Copy out word for word the lines from the one containing "How many values" through the one containing "Rank the series", including both, and omit the pictures.

▸ **RECORDED INFORMATION**:

════════

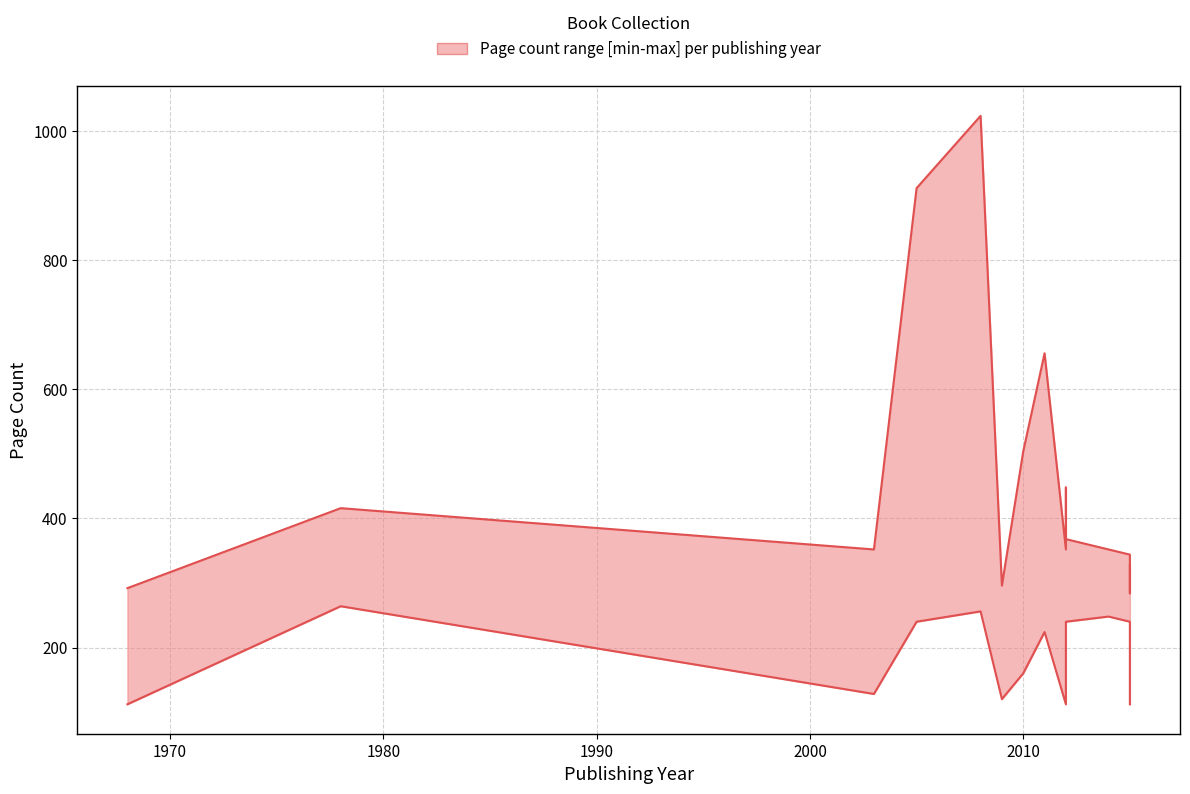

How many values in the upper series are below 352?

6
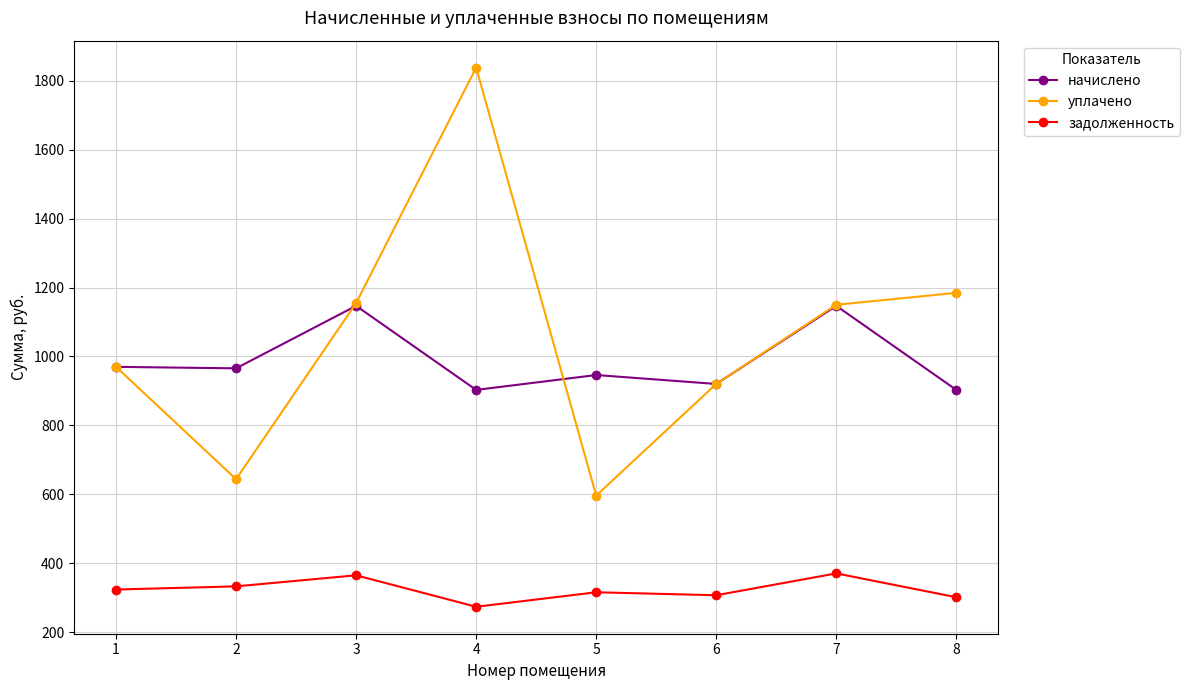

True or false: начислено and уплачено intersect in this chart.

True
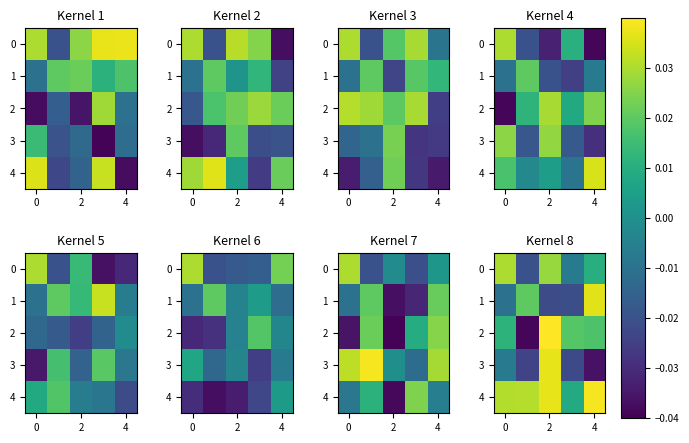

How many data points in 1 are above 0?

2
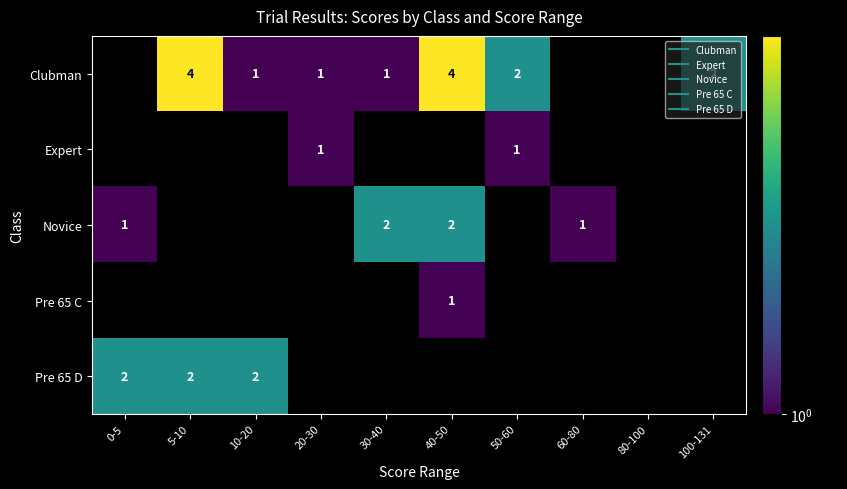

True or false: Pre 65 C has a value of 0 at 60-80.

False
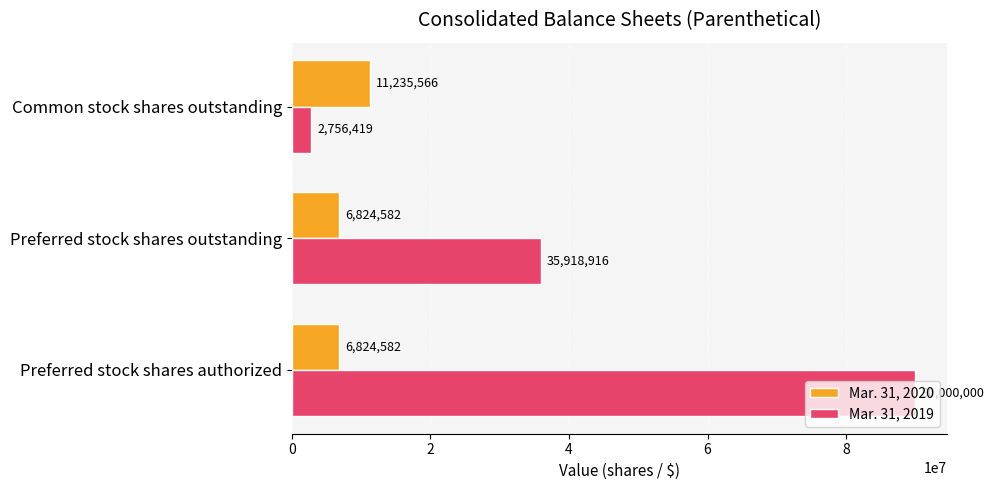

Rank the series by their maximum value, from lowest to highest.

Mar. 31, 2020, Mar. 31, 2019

════════

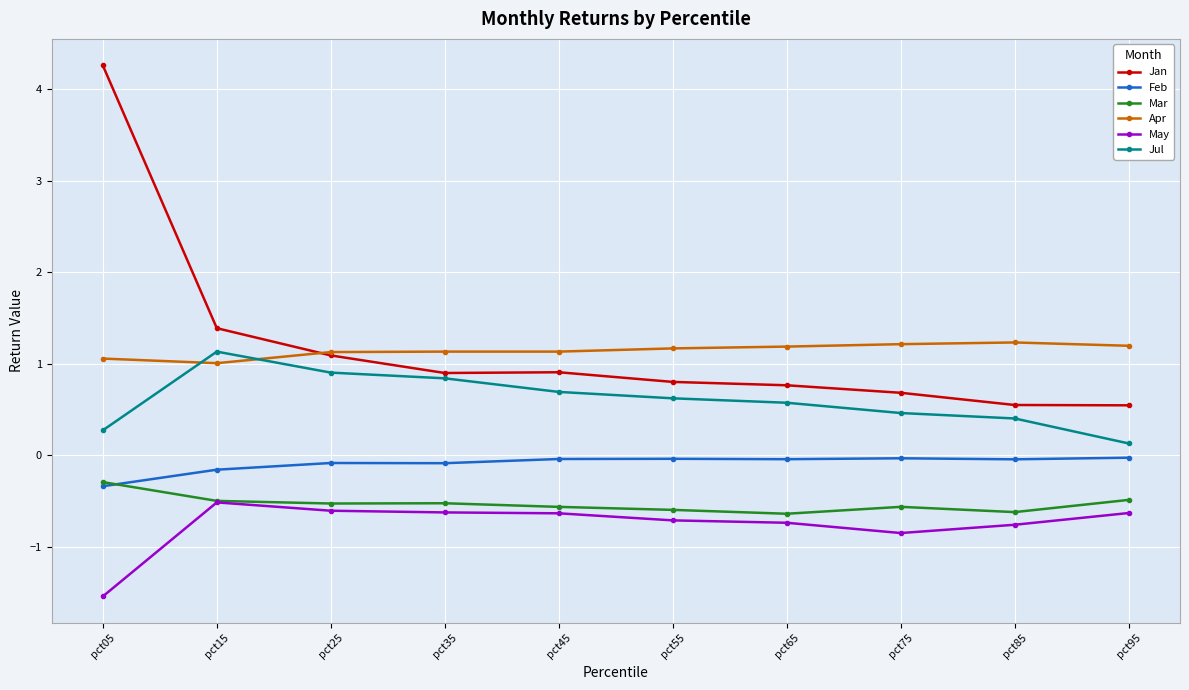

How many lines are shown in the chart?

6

════════

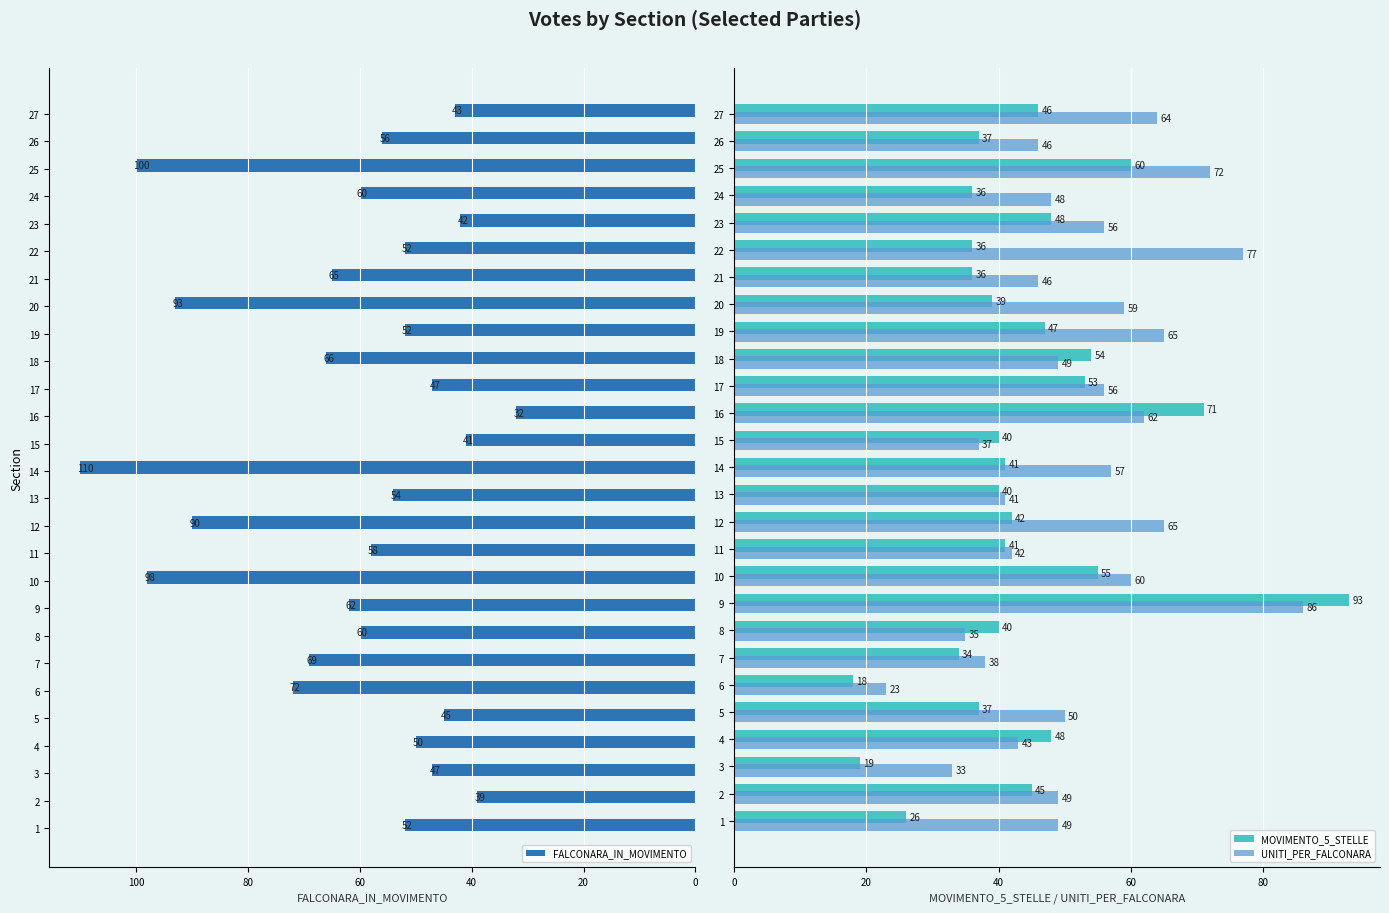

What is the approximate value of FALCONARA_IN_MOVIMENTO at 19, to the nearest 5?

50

════════

▸ **EXERCISE ANSWER**:
How many values in the upper series are below 352?

6

True or false: начислено and уплачено intersect in this chart.

True

How many data points in 1 are above 0?

2

True or false: Pre 65 C has a value of 0 at 60-80.

False

Rank the series by their maximum value, from lowest to highest.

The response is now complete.